Tout commence avec «Attahakom»
Un mot met tous les nerfs à vif: «Attahakkom». Et pour cause… A lui seul, ce mot est une salve d’accusations. Il signifie à la fois l’autoritarisme, l’hégémonie, l’interventionnisme dans la décision politique… C’est un terme auquel avaient longtemps eu recours Recep Tayyip Erdogan et son parti islamiste (AKP), en Turquie, pour accuser l’armée de fausser le jeu afin de défavoriser l’AKP (PJD turc). Ce mot a fait une entrée en force au Maroc, le PJD marocain l’ayant repris à son compte. Sauf qu’au Maroc, si le parti de Abdelilah Benkirane a multiplié les «dénonciations» de Tahakkom, ces dénonciations n’indiquent jamais clairement la (ou les) cible (s) visée (s). Certes, le PAM (parti authenticité et modernité), ennemi juré du PJD, est la plupart du temps mis en avant dans ces attaques, mais nul n’est dupe. A travers le PAM (et même quand le PAM n’est pas cité), les accusations de Tahakkom visent plus haut… Elles visent le 1er fondateur du PAM, Fouad Ali Al Himma (qui s’est définitivement retiré du parti et de la scène partisane à la mi-2011 et occupe le poste de Conseiller du Roi depuis décembre 2011) et, accessoirement, les autorités centrales et, notamment, le ministère de l’Intérieur, accusés de mettre en œuvre Attahakkom…

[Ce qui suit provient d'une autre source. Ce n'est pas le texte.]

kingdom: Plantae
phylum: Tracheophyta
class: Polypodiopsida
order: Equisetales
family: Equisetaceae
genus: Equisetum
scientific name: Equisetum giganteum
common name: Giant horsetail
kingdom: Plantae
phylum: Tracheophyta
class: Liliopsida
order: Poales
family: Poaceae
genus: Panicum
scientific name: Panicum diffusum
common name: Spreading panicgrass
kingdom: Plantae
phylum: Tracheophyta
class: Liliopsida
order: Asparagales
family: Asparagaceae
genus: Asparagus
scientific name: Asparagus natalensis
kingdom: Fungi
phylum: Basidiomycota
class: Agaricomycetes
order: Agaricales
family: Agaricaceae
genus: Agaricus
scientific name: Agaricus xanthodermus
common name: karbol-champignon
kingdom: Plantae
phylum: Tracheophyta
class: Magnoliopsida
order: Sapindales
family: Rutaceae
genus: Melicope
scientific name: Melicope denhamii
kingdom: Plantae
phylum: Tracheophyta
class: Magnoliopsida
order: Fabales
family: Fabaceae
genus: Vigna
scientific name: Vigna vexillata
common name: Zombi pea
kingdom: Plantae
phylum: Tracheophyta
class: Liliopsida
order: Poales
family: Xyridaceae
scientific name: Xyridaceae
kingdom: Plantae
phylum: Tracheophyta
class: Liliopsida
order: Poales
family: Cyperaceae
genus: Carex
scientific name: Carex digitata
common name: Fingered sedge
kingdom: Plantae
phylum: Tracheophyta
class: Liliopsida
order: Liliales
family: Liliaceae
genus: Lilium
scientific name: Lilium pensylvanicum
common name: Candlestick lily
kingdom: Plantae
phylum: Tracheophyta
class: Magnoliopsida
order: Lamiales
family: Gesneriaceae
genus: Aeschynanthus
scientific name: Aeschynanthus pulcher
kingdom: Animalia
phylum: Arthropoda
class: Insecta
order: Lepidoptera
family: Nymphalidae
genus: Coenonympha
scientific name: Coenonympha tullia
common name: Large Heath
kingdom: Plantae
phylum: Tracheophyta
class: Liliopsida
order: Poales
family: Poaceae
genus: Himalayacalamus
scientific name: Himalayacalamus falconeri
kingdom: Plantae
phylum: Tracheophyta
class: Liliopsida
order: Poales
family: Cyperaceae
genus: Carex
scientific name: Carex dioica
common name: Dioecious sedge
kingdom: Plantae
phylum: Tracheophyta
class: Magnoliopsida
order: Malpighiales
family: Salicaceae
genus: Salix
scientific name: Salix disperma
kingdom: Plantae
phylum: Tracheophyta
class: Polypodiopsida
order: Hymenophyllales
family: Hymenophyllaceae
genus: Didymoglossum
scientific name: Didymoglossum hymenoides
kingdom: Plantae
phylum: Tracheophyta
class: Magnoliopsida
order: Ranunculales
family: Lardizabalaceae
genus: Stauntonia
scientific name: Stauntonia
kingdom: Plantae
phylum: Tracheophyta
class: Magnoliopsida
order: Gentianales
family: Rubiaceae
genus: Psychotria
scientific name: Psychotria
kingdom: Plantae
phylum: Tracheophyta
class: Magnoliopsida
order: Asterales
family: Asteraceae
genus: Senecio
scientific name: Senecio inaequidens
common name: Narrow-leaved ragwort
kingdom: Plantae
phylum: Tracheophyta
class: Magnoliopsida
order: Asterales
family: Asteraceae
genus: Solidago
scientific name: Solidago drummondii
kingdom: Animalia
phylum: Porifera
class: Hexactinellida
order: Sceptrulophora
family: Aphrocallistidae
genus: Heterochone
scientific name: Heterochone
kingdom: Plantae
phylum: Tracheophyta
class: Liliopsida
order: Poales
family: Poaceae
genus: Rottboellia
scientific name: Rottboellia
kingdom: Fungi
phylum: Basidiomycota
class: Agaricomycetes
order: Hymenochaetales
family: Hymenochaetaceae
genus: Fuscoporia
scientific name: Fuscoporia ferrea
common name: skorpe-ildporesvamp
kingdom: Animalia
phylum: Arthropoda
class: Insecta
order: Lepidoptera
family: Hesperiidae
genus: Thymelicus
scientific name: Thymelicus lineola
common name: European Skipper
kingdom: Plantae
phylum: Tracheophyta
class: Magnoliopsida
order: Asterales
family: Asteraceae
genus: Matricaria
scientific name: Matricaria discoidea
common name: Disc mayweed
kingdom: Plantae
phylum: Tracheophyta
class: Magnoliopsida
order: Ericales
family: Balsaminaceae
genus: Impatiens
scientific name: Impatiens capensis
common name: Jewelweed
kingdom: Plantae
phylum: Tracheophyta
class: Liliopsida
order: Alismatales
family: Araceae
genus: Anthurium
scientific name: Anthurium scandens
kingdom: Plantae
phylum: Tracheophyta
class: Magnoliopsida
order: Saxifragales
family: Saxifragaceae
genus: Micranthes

Mais là non plus nul n’est dupe… Car pointer du doigt Fouad Ali Al Himma et ceux qui sont censés exécuter ses orientations, c’est laisser entendre que la hiérarchie ne s’arrête pas à Fouad Ali Al Himma… Or, ce dernier n’a qu’un supérieur hiérarchique: le Roi. Sous-entendus inadmissibles donc.
Le Souverain remet les pendules à l’heure dans son discours du Trône du 30 juillet dernier (2016). «Moi, je suis le Roi de tous les Marocains, candidats, électeurs et aussi ceux qui ne votent pas. Je suis également le Roi de toutes les formations politiques, sans discrimination ou exclusion. Comme je l’ai affirmé dans un précédent discours, le seul parti auquel je suis fier d’appartenir, c’est le Maroc». Mais cela n’arrête pas les accusations d’«Attahakkom». Pire, c’est un homme du sérail qui les ressert à l’occasion d’une interview: Nabil Benabdallah, ministre et chef de parti… La goutte de trop !
Le cas Benabdallah
Beaucoup se sont étonnés de la vive réaction aux propos de Nabil Benabdallah. Un communiqué du cabinet Royal ! Fait sans précédent, alors que jusque-là toutes les réactions aux dérapages liés aux élections étaient le fait du ministère de l’Intérieur. C’est que Nabil Benabdallah a, sans le nommer mais en le désignant clairement, défini Fouad Ali Al Himma comme l’homme qui incarne Attahakkom. Ses propos jetaient Fouad Ali Al Himma en pâture à la vindicte populiste et populaire. Ils faisaient monter d’un cran les accusations directes (ce n’est plus le PAM mais F. A. Al Himma qui est directement ciblé) et, ce faisant, ils ouvraient une brèche dans laquelle allaient s’engouffrer tous ceux qui avaient fait d’Attahakom leur arme de guerre pour ces élections 2016. Aux yeux de tous les analystes, le message du communiqué du Cabinet Royal s’adressait bien à Nabil Benabdallah, qui irritait déjà par son alliance avec le PJD, alors que les référentiels des deux partis sont à l’opposé l’un de l’autre, mais il ne s’adressait pas qu’à Nabil Benabdallah… Ce dernier, qui a lui-même réalisé (mais trop tard) son erreur, s’est ainsi retrouvé à «payer l’addition» pour lui et pour ses alliés. «Addition» lourde car, les uns par opportunisme, les autres par inimitié, nombreux sont ceux qui lui sont tombés dessus à bras raccourcis, entraînant une riposte sur les réseaux sociaux. Au point d’en faire, tantôt un stipendié, tantôt un héros, alors qu’il n’est ni l’un ni l’autre. Il est juste celui qui n’a pas pris la mesure du véritable enjeu de ces élections 2016. Et le véritable enjeu, au-delà de toutes les ambitions et querelles, c’est le choix du projet de société que se donnera le Maroc pour les 5 prochaines années: celui des islamistes ou celui des modernistes ? On le voit aux différents épisodes du feuilleton électoral de cette rentrée: c’est une guerre où il faut choisir son camp ; et dans une guerre, il y a toujours des morts. Nabil Benabdallah est tombé le 1er. Malgré le soutien de son parti (le PPS), il est aujourd’hui seul face à ses déclarations. Une question se pose cependant à ceux toujours prêts à tirer sur une ambulance: le cas Benabdallah est-il aussi préoccupant que celui du candidat salafiste Hammad Kabbaj ?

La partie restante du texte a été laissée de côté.